4. Is sprake van een spoedeisend belang?
4.1
Uit artikel 8:81, eerste lid, van de Algemene wet bestuursrecht (Awb) volgt dat de voorzieningenrechter een voorlopige voorziening kan treffen, indien onverwijlde spoed dat gelet op de betrokken belangen vereist. Dat betekent dat sprake moet zijn van een situatie waarin de beslissing op bezwaar niet afgewacht kan worden, omdat het onmogelijk zal zijn om eventuele gevolgen van (de uitvoering van) het besluit te herstellen (onomkeerbaarheid).
4.2
Naar het oordeel van de voorzieningenrechter heeft verzoeker een voldoende spoedeisend belang bij het verzoek om een voorlopige voorziening, omdat verzoeker heeft toegelicht dat de tijdelijke verkeerssituatie uit het oogpunt van de verkeersveiligheid onwenselijk is en verschillende algemene belangen zijn gediend met het voortzetten van de werkzaamheden.
5. Wat is het wettelijk kader?
De relevante wettelijke bepalingen zijn opgenomen in een bijlage, die deel uitmaakt van deze uitspraak.
6. Heeft verweerder de werkzaamheden stil kunnen leggen?
6.1
Verweerder is alleen bevoegd tot het terstond toepassen van bestuursdwang, wanneer sprake is van een overtreding [1] en wanneer de situatie zo spoedeisend is dat een besluit niet kan worden afgewacht. [2] Dit moet worden beoordeeld naar het moment van het toepassen van de bestuursdwang en op basis van de dan bekende kennis en de dan ter beschikking staande gegevens. [3]
6.2
Voor beantwoording van de vraag of verweerder bevoegd was om bestuursdwang toe te passen, is volgens de Afdeling bestuursrechtspraak van de Raad van State (ABRvS) niet van belang of verzoeker overtreder is en in hoeverre de overtreding aan het college verweten kan worden. Dit is slechts van belang voor de vraag of verzoeker de kosten voor de uitvoering van de bestuursdwang moet betalen, aangezien die kosten slechts op de overtreder kunnen worden verhaald [4] en het ontbreken van alle verwijtbaarheid een reden kan zijn dat de kosten redelijkerwijs niet op de overtreder kunnen worden verhaald. [5]

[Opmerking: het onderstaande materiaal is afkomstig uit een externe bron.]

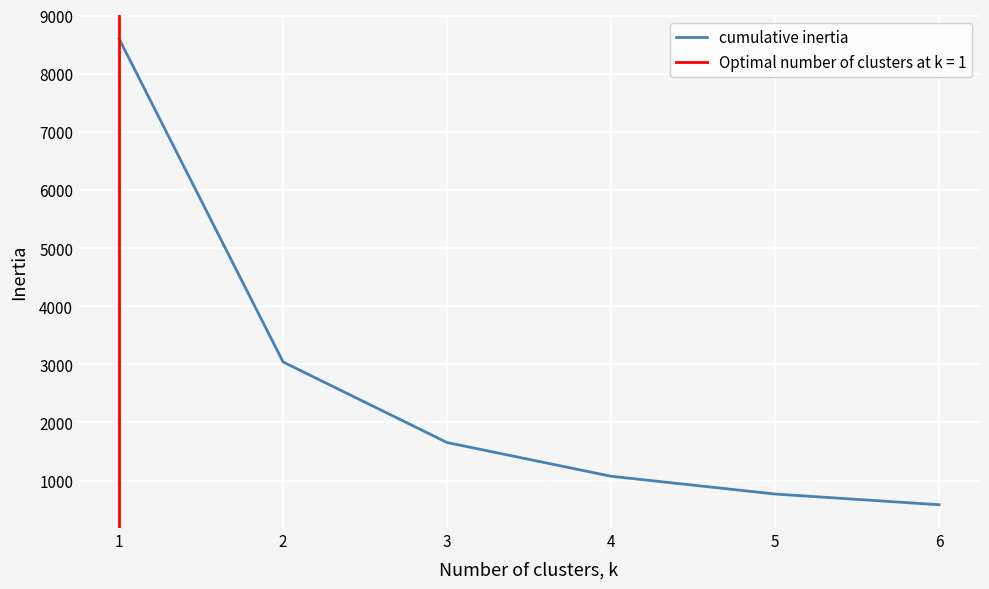

List the labels in order of cumulative inertia value, smallest first.

6, 5, 4, 3, 2, 1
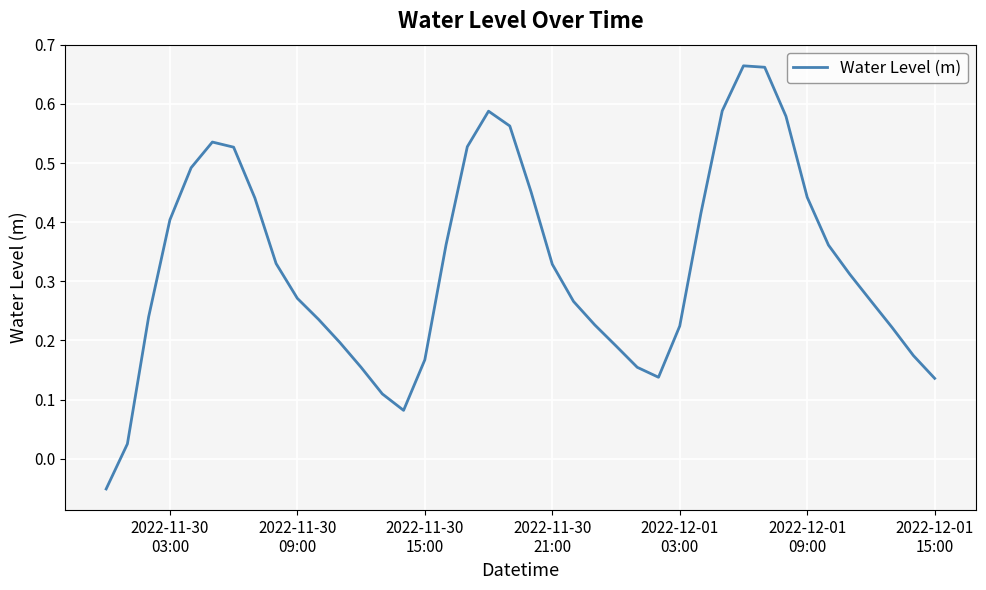

Reading left to right, transcribe all the data shown in this chart.

-0.1	0.0	0.2	0.4	0.5	0.5	0.5	0.4	0.3	0.3	0.2	0.2	0.2	0.1	0.1	0.2	0.4	0.5	0.6	0.6	0.5	0.3	0.3	0.2	0.2	0.2	0.1	0.2	0.4	0.6	0.7	0.7	0.6	0.4	0.4	0.3	0.3	0.2	0.2	0.1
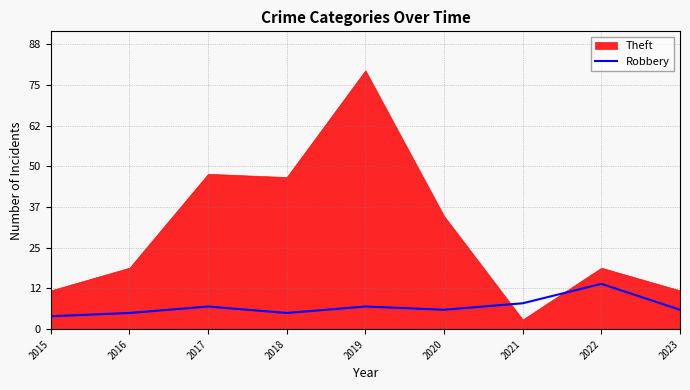

Where is the first local minimum?

2018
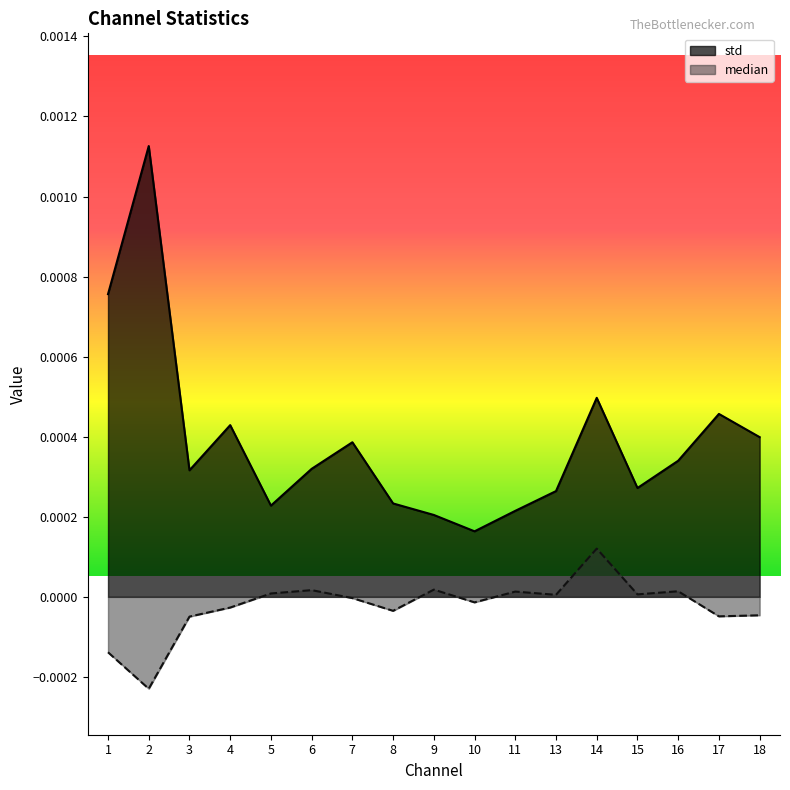

How many interior local valleys does the median series have?

6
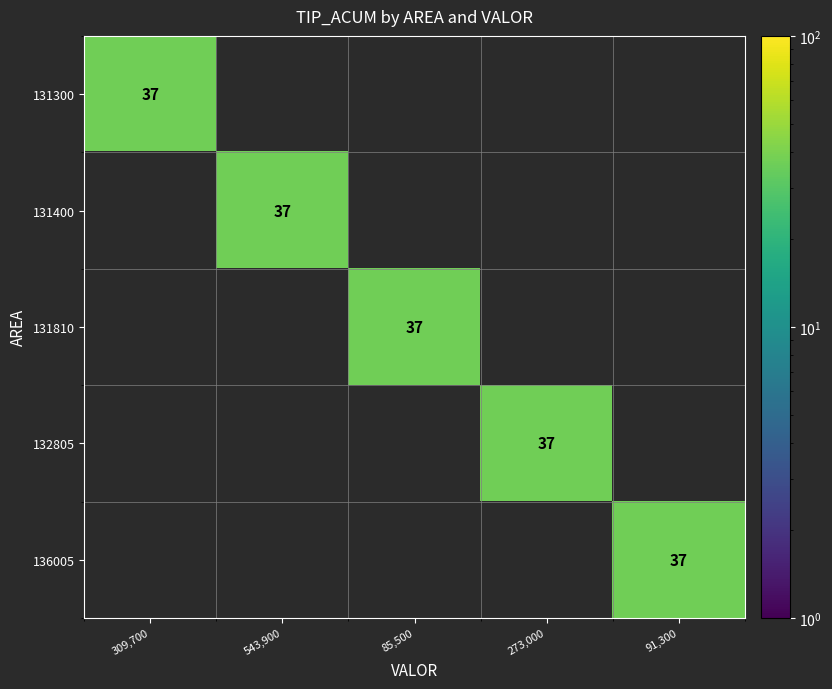

True or false: 131400 has a value of 37 at 543,900.

True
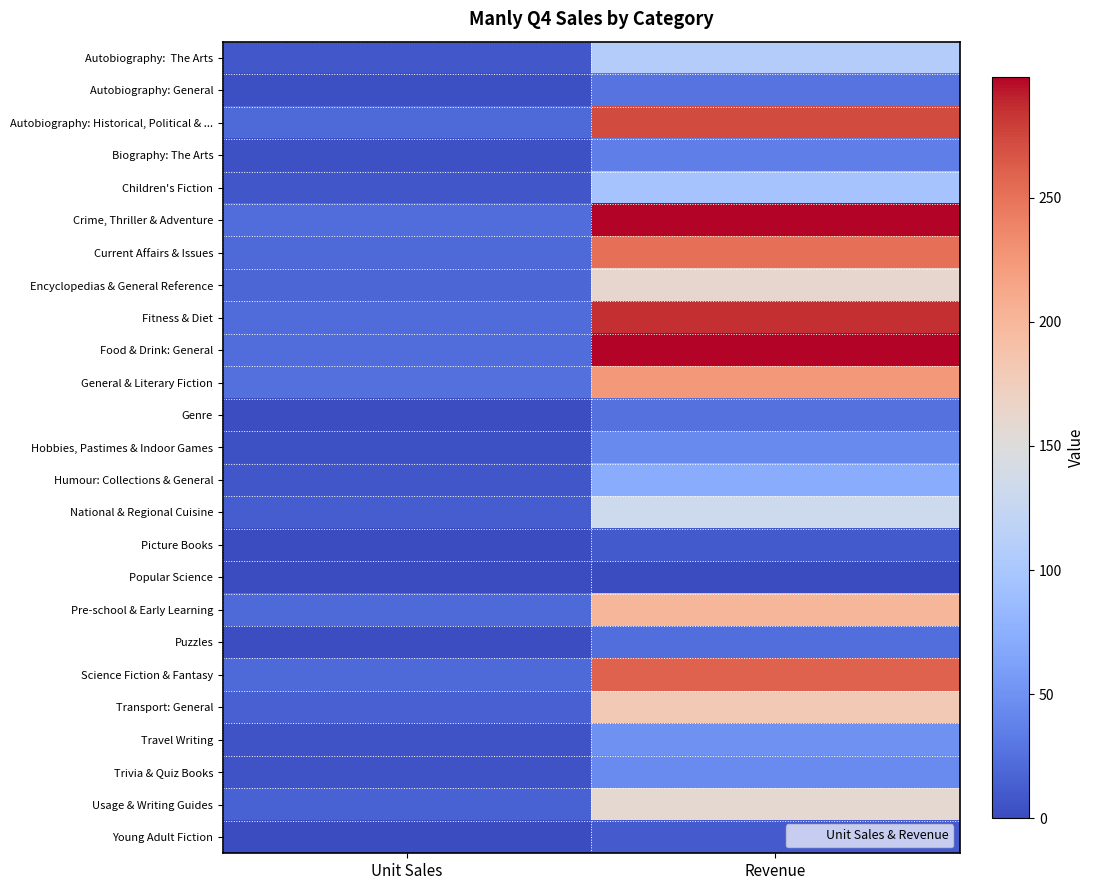

Between Unit Sales and Revenue, which is larger?

Revenue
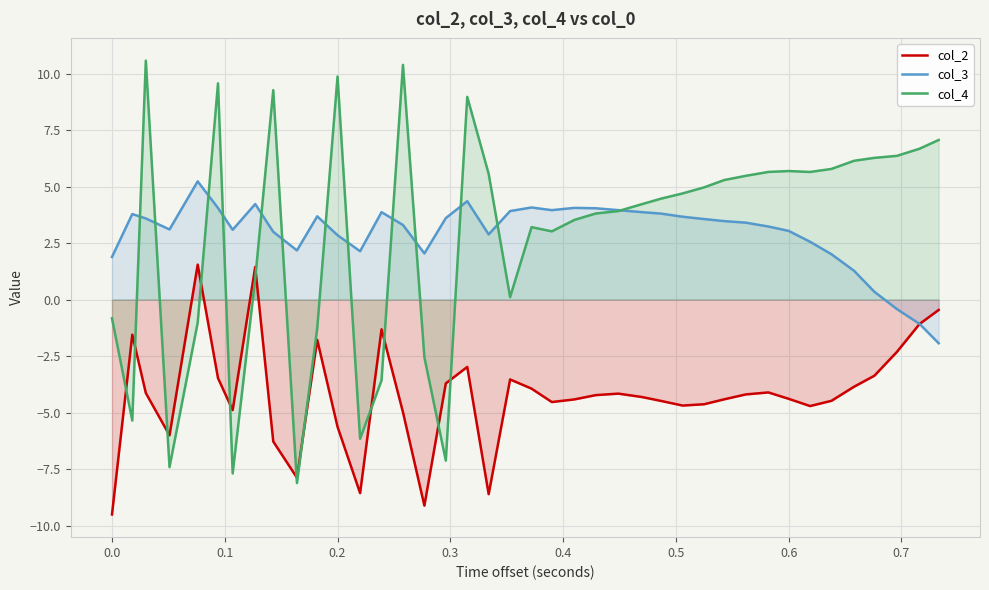

Rank the series by their maximum value, from highest to lowest.

col_4, col_3, col_2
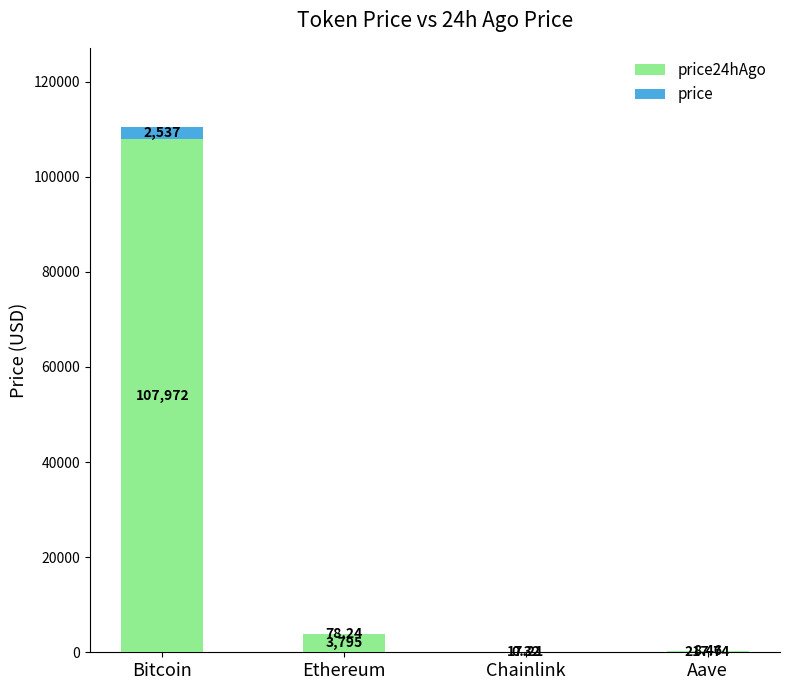

What is the total value across all series at Bitcoin?

110509.0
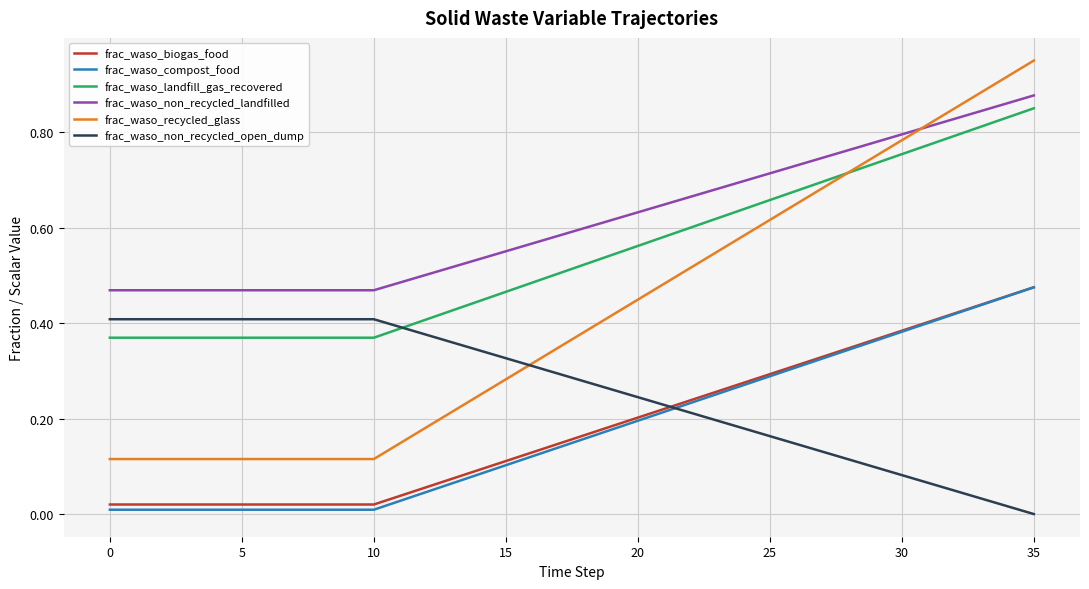

How many distinct data groups are displayed?

6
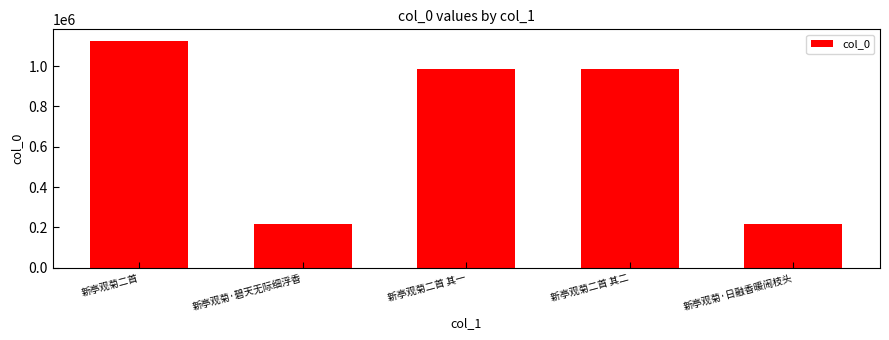

The value at 新亭观菊二首 其一 is 985785. True or false?

True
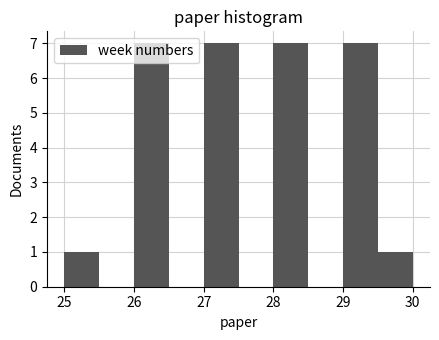

Reading left to right, list every bar in this chart as the range it spans on the x-axis followed by its height. The values are not printed on the chart, so give them approximately, as read against the axis.

25.0 to 25.5: 1
25.5 to 26.0: 0
26.0 to 26.5: 7
26.5 to 27.0: 0
27.0 to 27.5: 7
27.5 to 28.0: 0
28.0 to 28.5: 7
28.5 to 29.0: 0
29.0 to 29.5: 7
29.5 to 30.0: 1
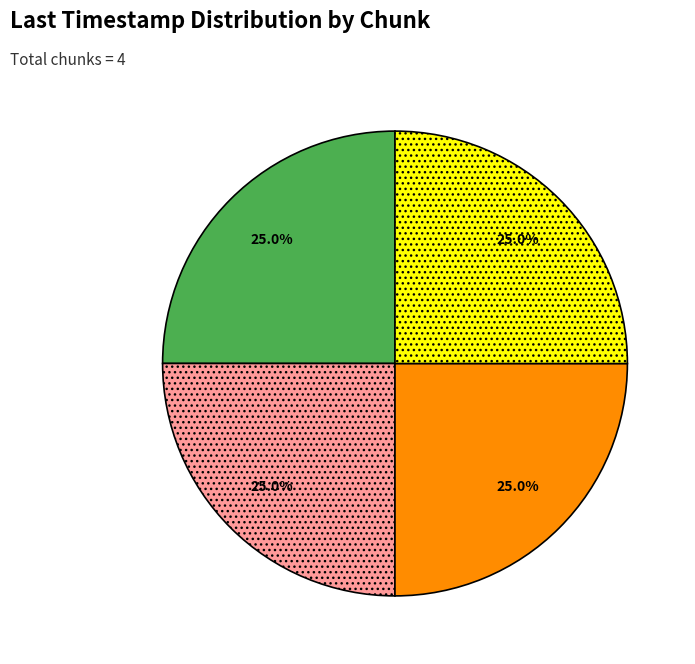

Is there any slice that represents more than half of the pie?

No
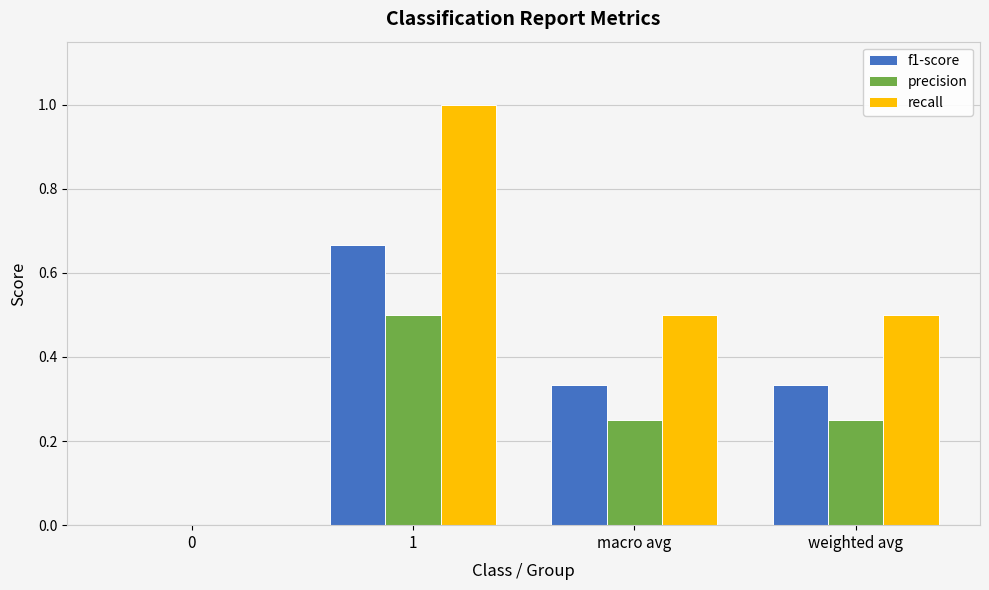

How many data points in f1-score are above 0?

3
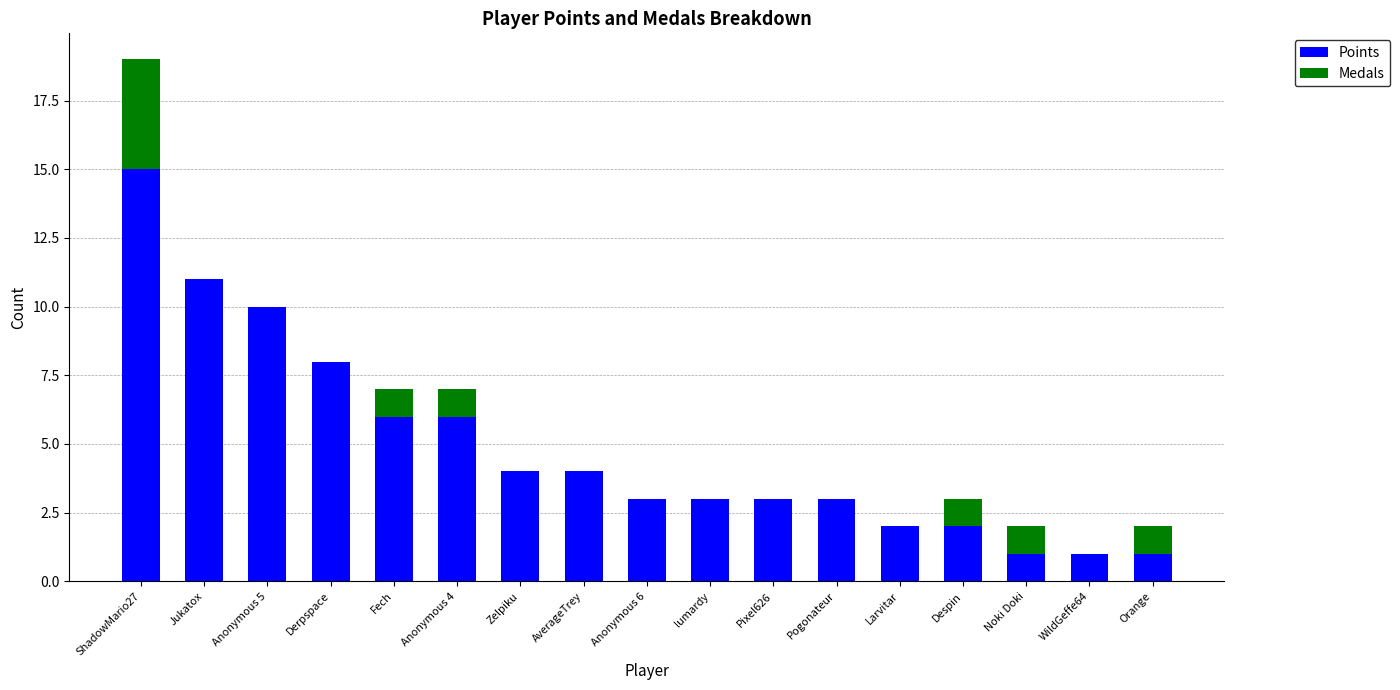

What is the highest value of the Points series?

15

Beschermingsregime rugstreeppad in de Wnb
6.3
In artikel 3.5 van de Wnb staat dat dat het verboden is in het wild levende dieren van soorten genoemd in bijlage IV, onderdeel a, bij de Habitatrichtlijn in hun natuurlijk verspreidingsgebied opzettelijk te doden, vangen of verstoren. Ook is het verboden om de voortplantingsplaatsen of rustplaatsen te beschadigen of te vernielen. De rugstreeppad (bufo calamita) staat in die bijlage genoemd. Verweerder heeft overtreding van deze bepaling niet aan de stillegging ten grondslag kunnen leggen, omdat in het plangebied geen rugstreeppadden zijn waargenomen. Gelet daarop heeft verweerder gekozen voor handhaving van de zorgplicht uit artikel 1.11 van de Wnb.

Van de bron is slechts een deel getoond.